Que devient le projet ? Nous avons tenté de contacter le successeur de Boulif, Mohamed El Oufa, mais en vain. L’ONG compte organiser à partir de fin novembre prochain huit forums régionaux consacrés au débat sur la pratique de l’évaluation sur le plan régional. «Notre objectif est de sensibiliser les élus locaux, les ONG et les autorités locales à l’importance du concept, surtout que le Maroc a décidé de procéder à une régionalisation avancée. Nous comptons sur notre pouvoir d’influence qui a fait ses preuves lors de l’instruction de la Constitution en 2011», fait valoir Bencheikh.

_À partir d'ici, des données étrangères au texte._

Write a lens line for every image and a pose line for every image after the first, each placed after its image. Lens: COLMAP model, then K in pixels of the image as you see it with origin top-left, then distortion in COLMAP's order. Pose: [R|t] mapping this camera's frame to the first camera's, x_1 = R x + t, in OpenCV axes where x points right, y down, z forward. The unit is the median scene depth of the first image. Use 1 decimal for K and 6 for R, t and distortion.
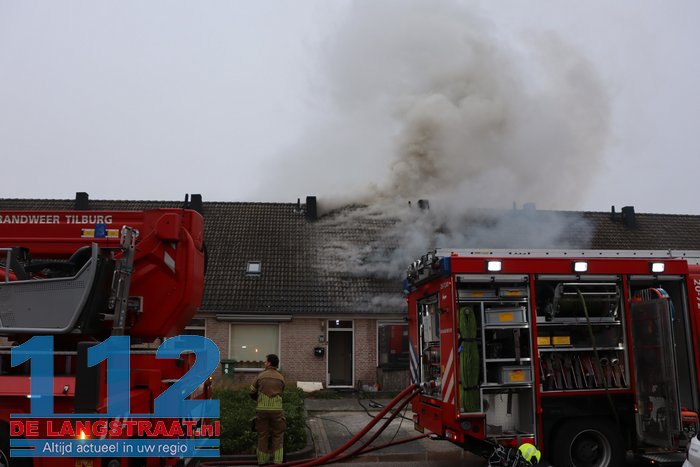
lens RADIAL K [[572.9, 0, 350.4], [0, 572.9, 235.9], [0, 0, 1]] dist [-0.166866, 0.121293]
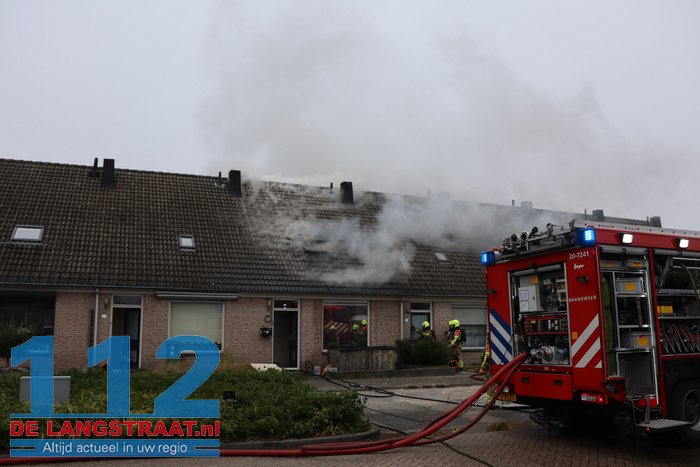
lens RADIAL K [[572.9, 0, 353.3], [0, 572.9, 243.4], [0, 0, 1]] dist [-0.166866, 0.121293]
pose [[0.957670, 0.040732, 0.284974, -0.373658], [-0.050522, 0.998356, 0.027082, 0.042149], [-0.283402, -0.040333, 0.958153, 0.101698]]
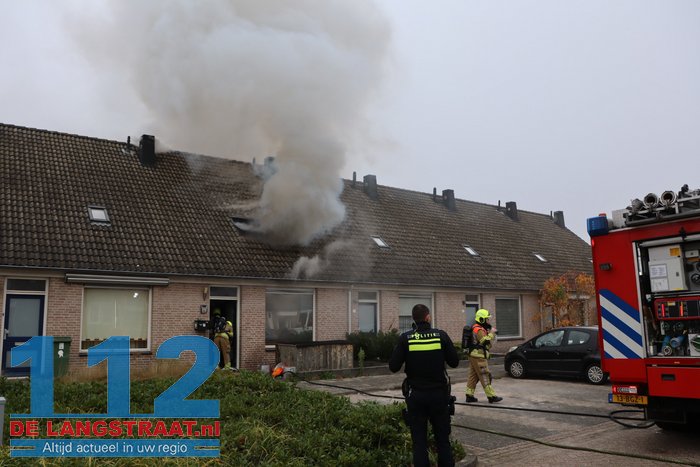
lens RADIAL K [[572.9, 0, 345.9], [0, 572.9, 235.1], [0, 0, 1]] dist [-0.166866, 0.121293]
pose [[0.866791, 0.065545, 0.494345, -0.537208], [-0.079673, 0.996793, 0.007535, 0.111379], [-0.492266, -0.045918, 0.869233, 0.446121]]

En effet, l’Association avait remis à la Commission consultative chargée de la révision de la Constitution un mémorandum pour la constitutionnalisation de l’évaluation des politiques publiques. «Parce que l’action publique concerne directement la vie des gens, son évaluation doit être érigée en bien commun. Reconnaître l’évaluation comme bien commun aura pour avantages un meilleur pilotage de l’action publique et une bonne allocation des ressources budgétaires, particulièrement en période de crise. Mais le plus important des avantages que l’on peut tirer de l’institutionnalisation de l’évaluation est la légitimation même des politiques publiques, puisque les gouvernants seront politiquement responsables et redevables de leurs actions. L’évaluation contribuera mieux à la satisfaction de la demande sociale», avait recommandé l’Association dans son mémorandum. Notons que l’ONG marocaine vient de recevoir une distinction internationale pour son action délivrée par EvalPartners.